The Inviscid Voigt-Regularization for Hydrodynamic Models: Global Regularity, Boundary Conditions, and Blow-Up Phenomena

We prove global-wellposedness results for Voigt-regularized three-dimensional Euler equations for ideal incompressible fluids. We also prove higher-order and a Gevrey class (spatial analytic) regularity of solutions to these equations.;We establish the global well-posedness of two Voigt-regularizations of the three-dimensional inviscid Magnetohydrodynamic (MHD) equations. Weak solutions for one of these regularized models are also considered, and proven to exist globally in time, but the question of uniqueness for weak solutions is still open.;We prove global well-posedness theorems for the two-dimensional non-diffusive Boussinesq system with viscosity only in the horizontal direction, which arises in Ocean dynamics. We improve the best-known result in this direction, without needing the tools of harmonic analysis, used by other authors. We also study an inviscid Voigt-regularization for the two-dimensional inviscid, non-diffusive Boussinesq system of equations, which we call the Boussinesq-Voigt equations. Global regularity of this system is established.;Moreover, for each of the Voigt-regularized equations mentioned above, we show that the solutions of the Voigt-regularized system converge, as the regularization parameter alpha → 0, to strong solutions of the original equations, on the corresponding time interval of existence of the latter.
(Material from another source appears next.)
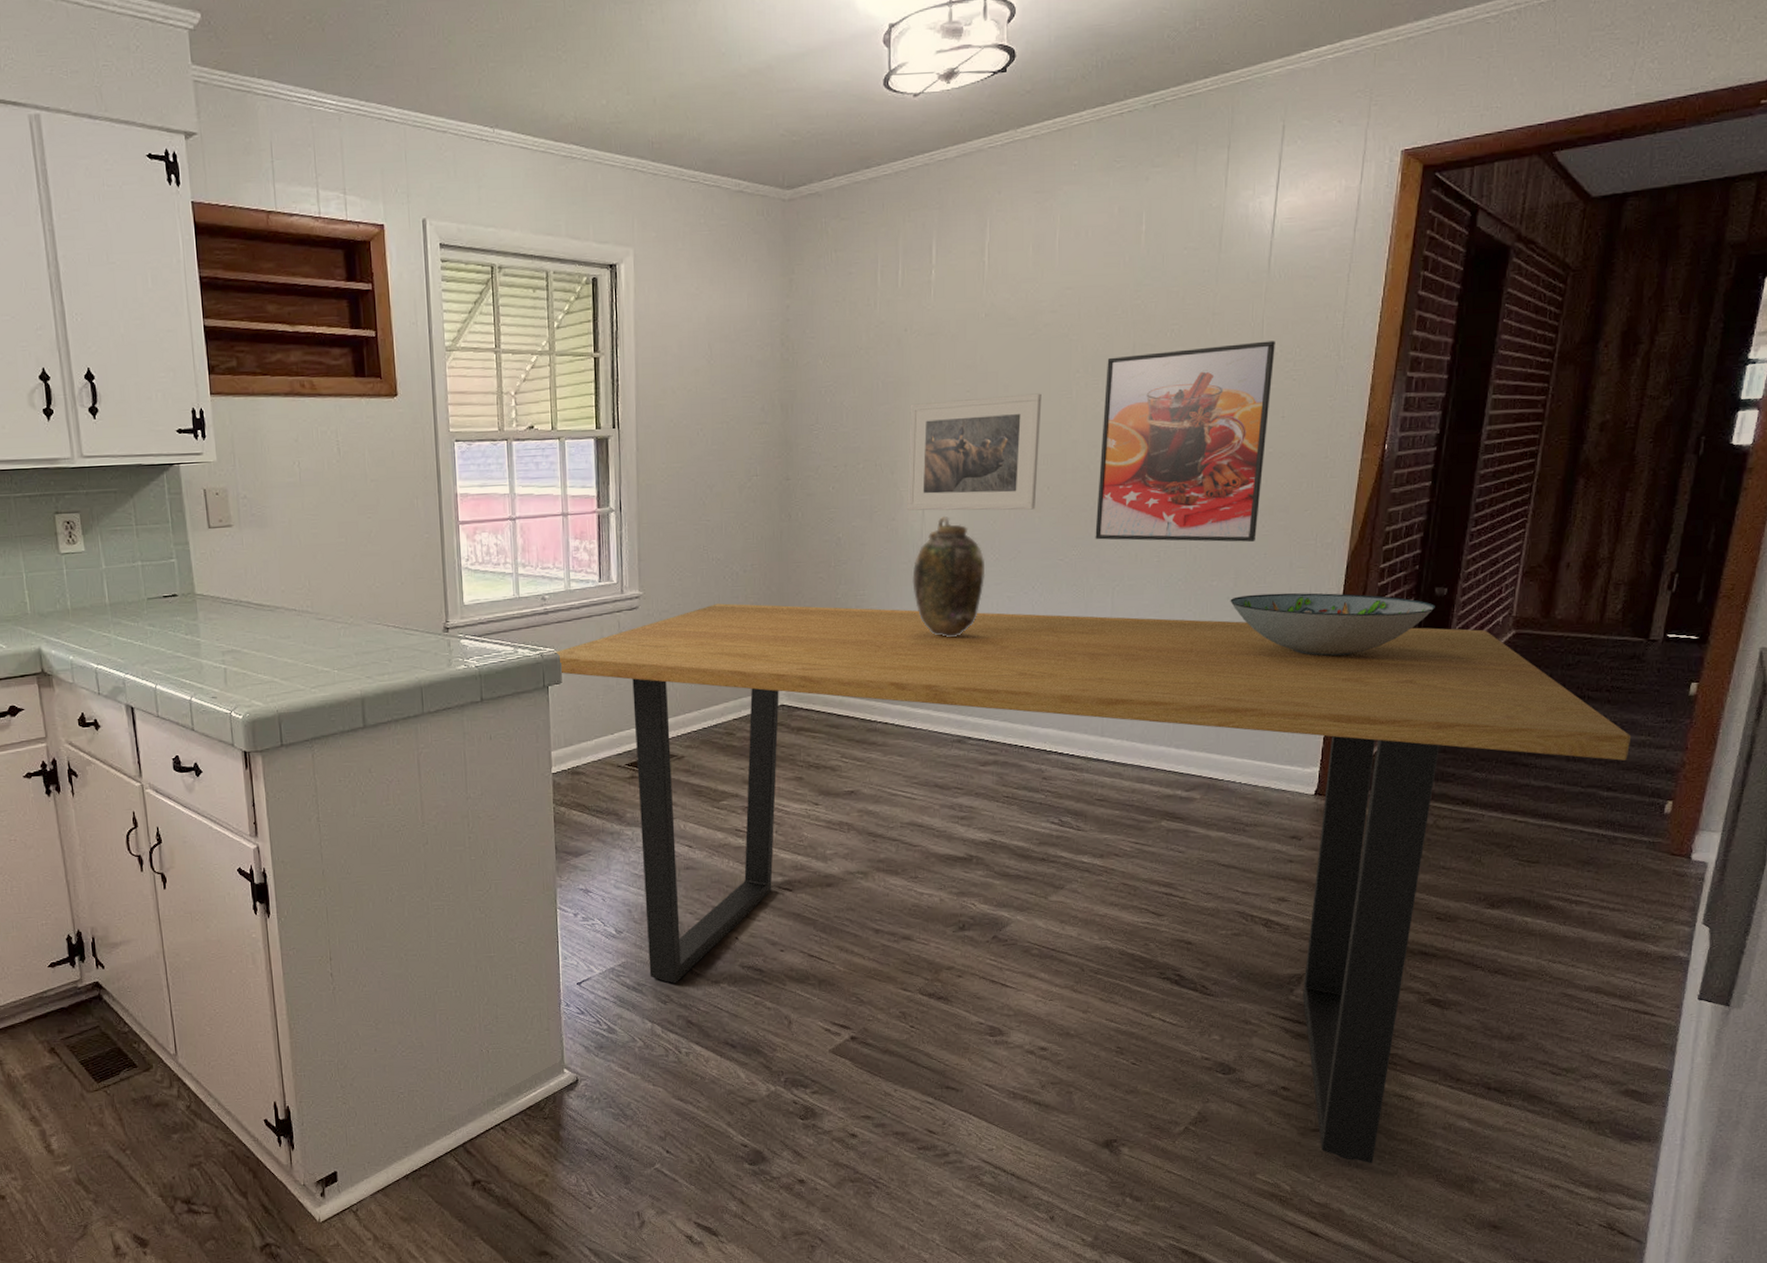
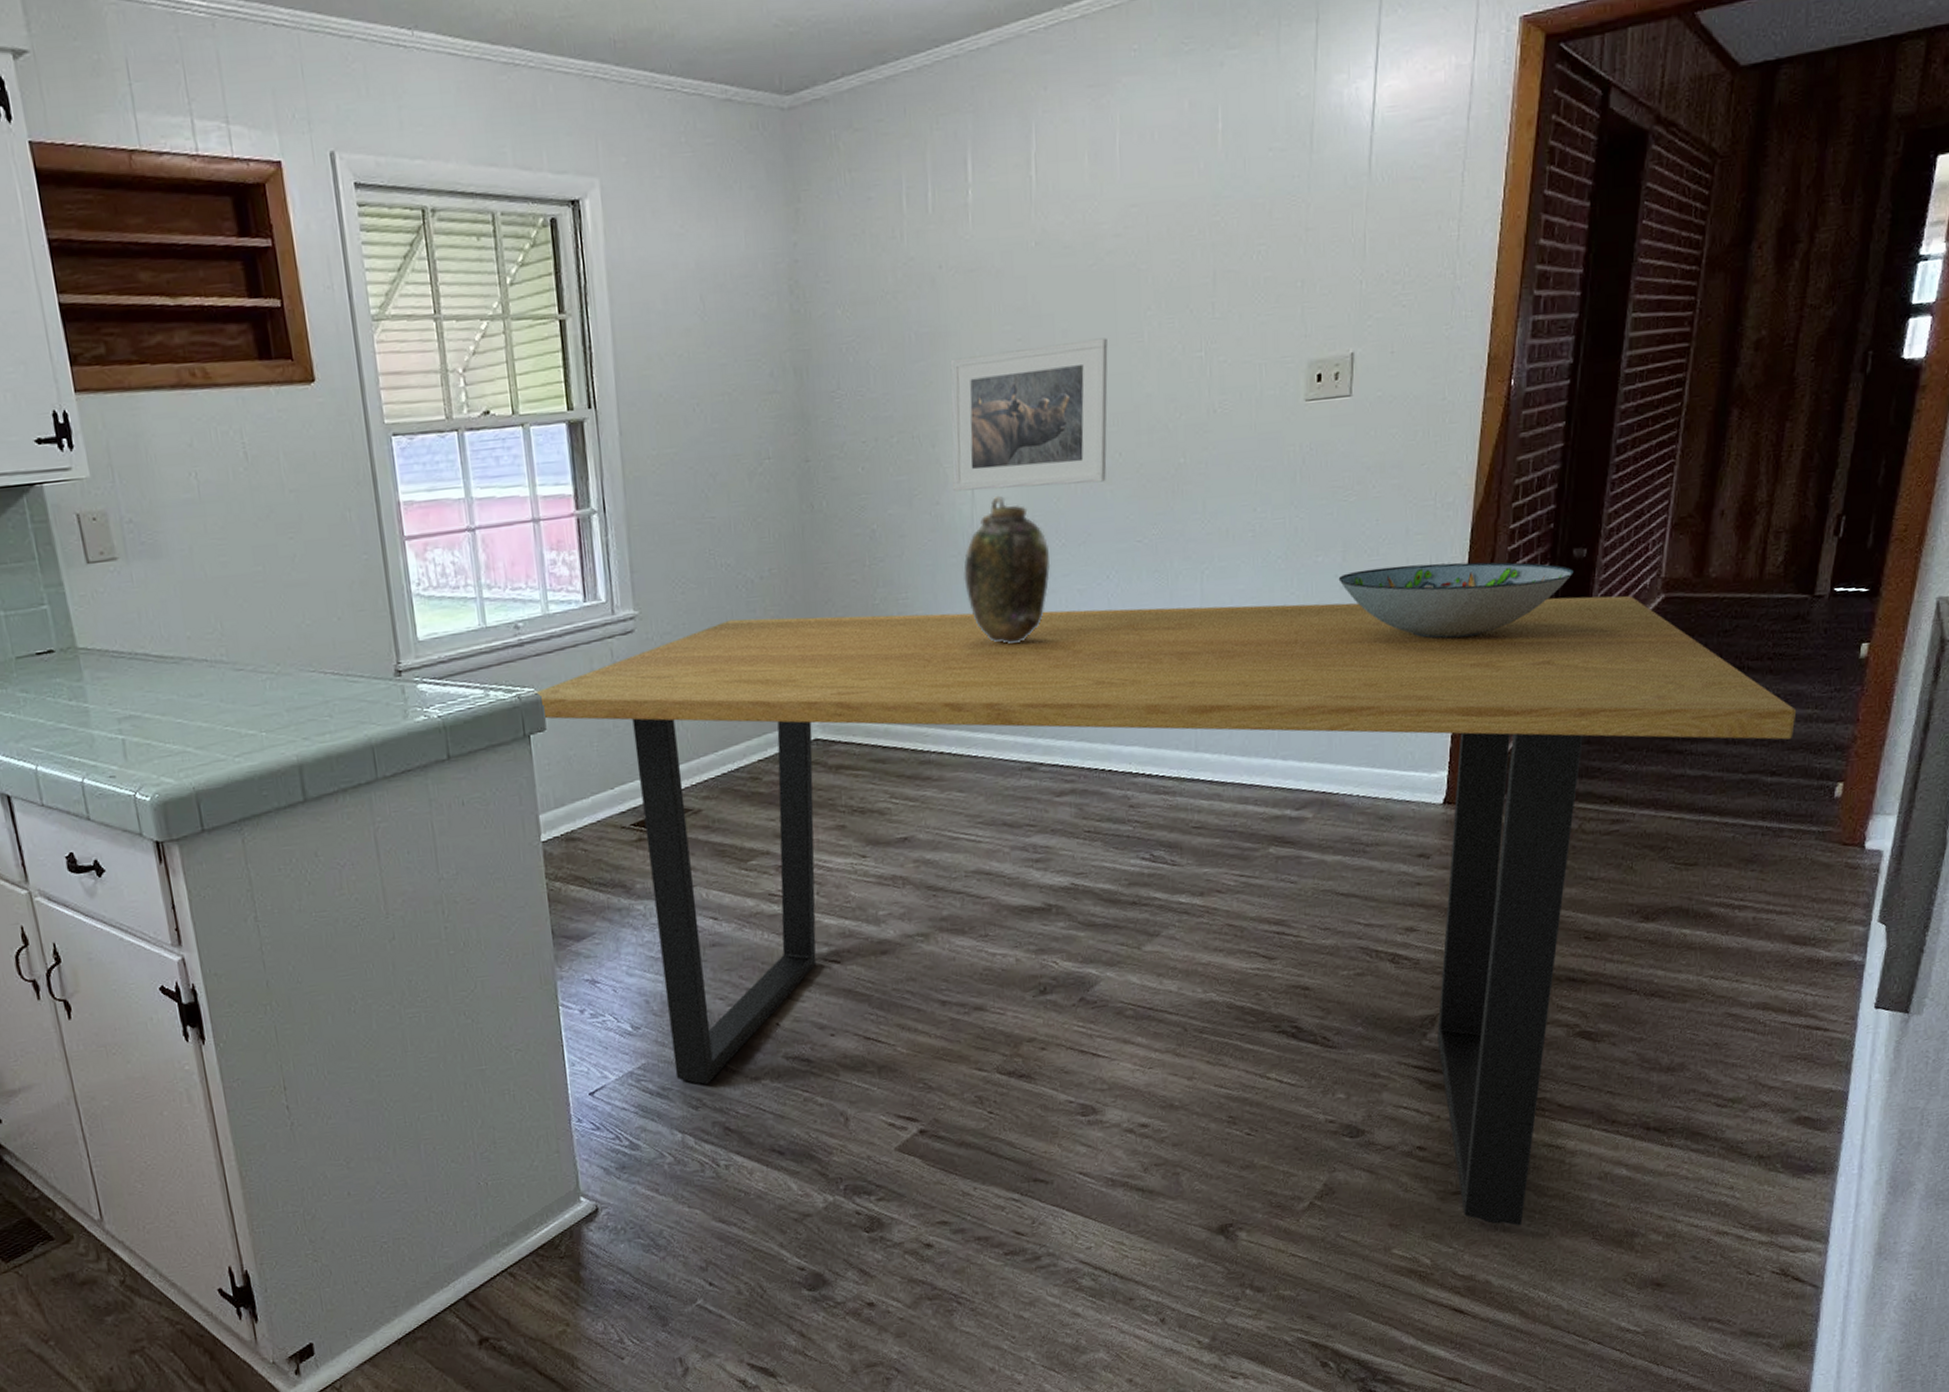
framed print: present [1095,341,1275,542] -> none [1178,259,1380,515]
Furthermore, we derive a criterion for finite-time blow-up of each system based on this inviscid regularization.;We provide some paradigms on the question of global well-posedness of nonlinear PDEs as related to their boundary conditions. In particular we present nonlinear PDE which are well-posed under periodic boundary conditions, but which experience finite-time blow-up of solutions under Dirichlet boundary conditions. The examples used here involve the viscous Hamilton-Jacobi equations and the Kuramoto-Sivashinsky equation.;Finally, we discuss some recent literature on the Navier-Stokes and Euler equations in which it is claimed, based on numerical evidence, that a specific alteration to the nonlinearity in the axi-symmetric Navier-Stokes equations leads the modified equations to develop a singularity on a finite interval of time. We compare this with the viscous Burgers equation to show analytically that a similar phenomenon occurs in this simpler case.